In the top, the Inquisition didn’t condemn Galileo as a heretic, however quite judged him “suspected of heresy,” which was a significantly lesser judgment than heretic. Like Copernicus earlier than him, Galileo died in union with the Church; actually, the pope despatched an envoy to present him a particular blessing as he lay dying. Galileo was buried with the total rites of the Church within the church of Sante Croce in Florence.

Myth 4: Galileo Said, “And Yet It Moves!”

One of essentially the most oft repeated myths about Galileo is that, after being pressured to abjure Copernicanism by the Inquisition, he muttered the phrase Eppur si muove! (“And but it strikes!”), a reference to the movement of the earth within the Copernican system.

There isn’t any proof Galileo ever uttered this. The phrase isn’t present in any work of Galileo, nor attested by anybody who knew him or any eyewitnesses to his trial. Nor do the earliest biographies written after Galileo’s loss of life point out it. It isn’t attested till 1757 in a ebook by Giuseppe Baretti known as Italian Library. Baretti wrote:

The second he was set at liberty, he regarded as much as the sky and all the way down to the bottom, and, stamping along with his foot, in a contemplative temper, mentioned, Eppur si muove, that’s, nonetheless it strikes, that means the Earth.[3]

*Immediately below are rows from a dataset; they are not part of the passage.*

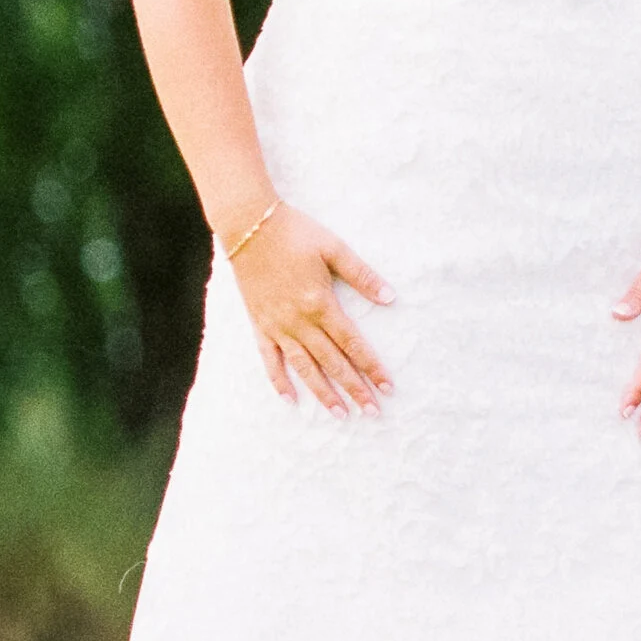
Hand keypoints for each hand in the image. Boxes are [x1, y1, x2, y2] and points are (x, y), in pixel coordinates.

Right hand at [224, 203, 393, 413]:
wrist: (249, 226)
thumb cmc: (295, 233)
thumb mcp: (334, 249)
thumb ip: (362, 276)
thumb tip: (390, 298)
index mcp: (321, 304)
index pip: (353, 344)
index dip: (372, 367)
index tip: (388, 387)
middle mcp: (299, 322)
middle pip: (332, 363)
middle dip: (354, 389)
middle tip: (373, 412)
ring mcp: (277, 326)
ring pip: (304, 368)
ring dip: (323, 393)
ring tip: (341, 414)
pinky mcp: (259, 325)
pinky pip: (269, 360)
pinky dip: (279, 381)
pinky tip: (290, 400)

It is unclear the place Baretti bought his info, however the ebook is filled with many different falsehoods (that Galileo was imprisoned for six years by the Inquisition, that he was tortured, and so forth). Printed, because it was, 125 years after the trial, this might hardly have been first-hand info. It was seemingly a literary embellishment on the a part of Baretti.

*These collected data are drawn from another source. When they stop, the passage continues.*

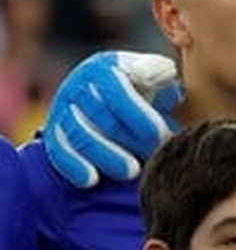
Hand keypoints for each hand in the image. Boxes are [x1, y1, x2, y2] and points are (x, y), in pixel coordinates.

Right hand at [44, 52, 182, 187]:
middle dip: (130, 140)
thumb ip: (160, 74)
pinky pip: (58, 151)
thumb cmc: (139, 87)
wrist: (103, 97)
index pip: (118, 92)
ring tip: (132, 172)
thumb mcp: (151, 73)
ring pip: (80, 135)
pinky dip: (73, 166)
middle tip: (154, 157)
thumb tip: (168, 82)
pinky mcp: (53, 133)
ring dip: (107, 156)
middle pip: (100, 116)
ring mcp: (62, 110)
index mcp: (103, 68)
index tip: (162, 136)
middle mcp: (77, 86)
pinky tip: (91, 181)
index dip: (140, 115)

The phrase was additionally found on a portrait of Galileo that some attribute to the seventeenth century Spanish artist Bartolomé Esteban Murillo, however there’s appreciable controversy in regards to the work, with many claiming it dates from the nineteenth century.

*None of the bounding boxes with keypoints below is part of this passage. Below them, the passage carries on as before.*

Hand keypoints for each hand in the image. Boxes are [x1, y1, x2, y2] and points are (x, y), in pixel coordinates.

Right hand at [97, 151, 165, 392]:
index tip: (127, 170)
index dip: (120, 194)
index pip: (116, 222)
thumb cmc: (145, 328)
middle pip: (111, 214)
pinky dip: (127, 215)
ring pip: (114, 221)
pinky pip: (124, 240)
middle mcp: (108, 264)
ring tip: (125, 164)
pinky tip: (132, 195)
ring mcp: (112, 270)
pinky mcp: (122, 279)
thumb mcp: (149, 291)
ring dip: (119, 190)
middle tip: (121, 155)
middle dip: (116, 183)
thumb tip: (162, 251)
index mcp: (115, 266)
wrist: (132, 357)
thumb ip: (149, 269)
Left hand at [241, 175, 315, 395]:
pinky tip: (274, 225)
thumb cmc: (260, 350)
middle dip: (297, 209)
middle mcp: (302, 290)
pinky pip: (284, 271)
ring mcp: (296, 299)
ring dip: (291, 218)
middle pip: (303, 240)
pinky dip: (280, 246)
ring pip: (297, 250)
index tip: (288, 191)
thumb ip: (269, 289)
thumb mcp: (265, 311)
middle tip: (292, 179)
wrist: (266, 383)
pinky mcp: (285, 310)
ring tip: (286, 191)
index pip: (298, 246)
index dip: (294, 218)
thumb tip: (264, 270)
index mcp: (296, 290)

Whatever the origin of the phrase, there isn’t a proof it was uttered by Galileo.

Myth 5: Galileo Was Imprisoned

The Murillo portray talked about above depicts Galileo in a dank jail cell, a captive of the merciless Inquisition.

Galileo was by no means imprisoned by the Inquisition, nevertheless. During his trial he was lodged in spacious flats in Rome. It is true that his preliminary trial sentence was life imprisonment, however this was instantly commuted to deal with arrest with the order to hope the penitential psalms as soon as per week for 3 years.

Galileo spent the remainder of his life in Florence beneath home arrest, however we should always not think about this as analogous to deal with arrest right now, the place an offender should actually keep indoors banded with an digital tether. Galileo lived in an expensive villa in Florence, so he was definitely not subsisting in a poor state. Furthermore, he was not prohibited from transferring about his hometown, staying with mates, or residing a standard life. “House arrest” basically meant he was to not go away Florence. Given that Galileo was already aged (he was 69 years outdated on the time of his trial), how a lot touring overseas did he actually intend to do anyway?


The battle between Galileo and the Church was unlucky. The Church was ever Europe’s most devoted patron of science; that it ought to have a dispute with one in every of Europe’s most sensible scientists is tragic. But we’d like not make extra of the affair than it was. Galileo was no sufferer of clerical authoritarianism, nor was his concept resisted due to ignorant spiritual fundamentalism. The fact of the Galileo case is considerably much less thrilling than we now have been led to consider.

[1] James Hannam, The Genesis of Science (Washington D.C: Regnery Publishing, 2011), 318

[2] Ibid, 319

[3] Giuseppe Baretti, The Italian Library, in The Strand (London, 1757), pg. 52

Image: Galileo Before the Holy Office by Joseph-Nicolas Robert-Fleury, 1847. Public area.